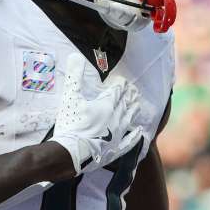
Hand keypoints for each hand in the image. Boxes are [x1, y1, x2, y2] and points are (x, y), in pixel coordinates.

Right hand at [50, 52, 143, 174]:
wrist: (70, 153)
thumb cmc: (70, 124)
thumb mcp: (70, 97)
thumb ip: (74, 76)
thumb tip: (75, 56)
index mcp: (106, 104)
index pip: (117, 90)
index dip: (120, 84)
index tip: (121, 80)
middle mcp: (115, 118)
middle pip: (125, 103)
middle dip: (128, 95)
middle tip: (133, 90)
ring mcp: (117, 134)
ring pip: (129, 119)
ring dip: (133, 110)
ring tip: (137, 104)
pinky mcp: (115, 149)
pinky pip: (129, 141)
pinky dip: (135, 135)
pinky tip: (139, 131)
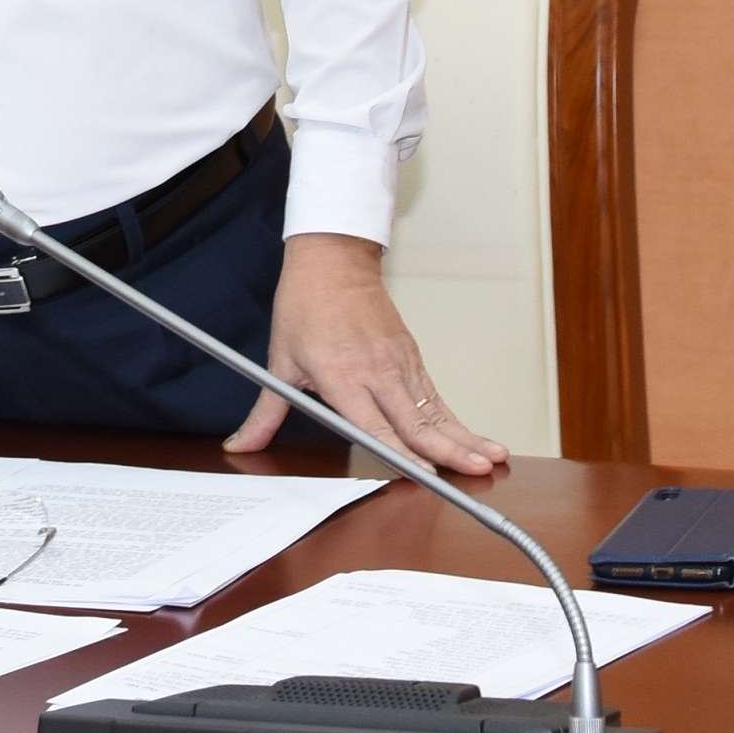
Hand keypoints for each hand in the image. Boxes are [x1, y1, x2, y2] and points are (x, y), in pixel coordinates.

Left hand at [225, 233, 506, 476]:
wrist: (332, 259)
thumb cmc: (305, 306)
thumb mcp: (279, 361)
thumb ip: (265, 413)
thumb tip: (239, 445)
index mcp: (342, 376)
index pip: (376, 424)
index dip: (402, 451)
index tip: (425, 473)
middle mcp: (377, 371)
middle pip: (417, 420)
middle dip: (450, 450)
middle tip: (477, 472)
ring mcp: (399, 363)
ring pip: (435, 410)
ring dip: (465, 436)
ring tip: (494, 458)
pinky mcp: (411, 356)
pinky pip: (436, 397)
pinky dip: (457, 420)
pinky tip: (479, 438)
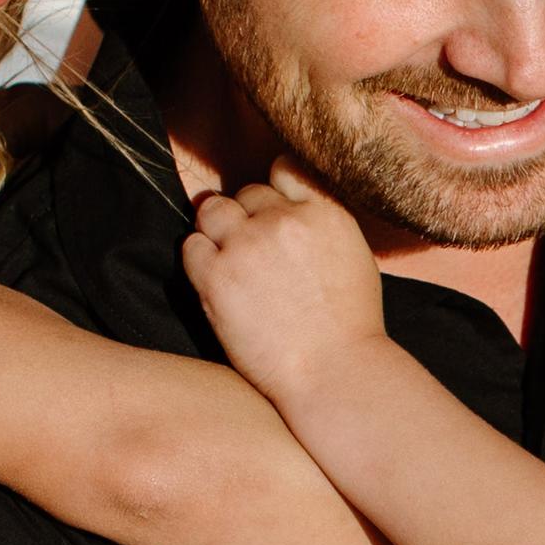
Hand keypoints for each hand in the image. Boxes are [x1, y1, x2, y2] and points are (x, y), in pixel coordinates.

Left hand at [182, 166, 390, 405]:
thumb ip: (321, 216)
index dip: (273, 198)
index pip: (281, 172)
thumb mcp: (353, 252)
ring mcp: (246, 246)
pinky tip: (218, 282)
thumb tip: (286, 191)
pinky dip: (200, 259)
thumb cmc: (349, 324)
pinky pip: (191, 246)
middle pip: (244, 194)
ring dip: (217, 231)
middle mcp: (283, 220)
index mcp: (322, 212)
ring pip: (211, 210)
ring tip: (232, 264)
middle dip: (245, 217)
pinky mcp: (216, 277)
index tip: (272, 221)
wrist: (333, 373)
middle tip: (252, 254)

▬▬▬▬▬▬

- INSTRUCTIONS TO FOLLOW
Scan the entries above and return each line that holds "pinky".

- RESPONSE BOX
pinky mcp: (115, 149)
pinky pip: (129, 141)
pinky dip: (135, 135)
pinky tip: (139, 131)
pinky mcp: (411, 356)
pinky pip: (436, 397)
pinky dip: (457, 420)
pinky tip: (479, 438)
pinky tip: (218, 282)
pinky dip: (200, 259)
pinky pip: (191, 246)
pinky mcp: (216, 277)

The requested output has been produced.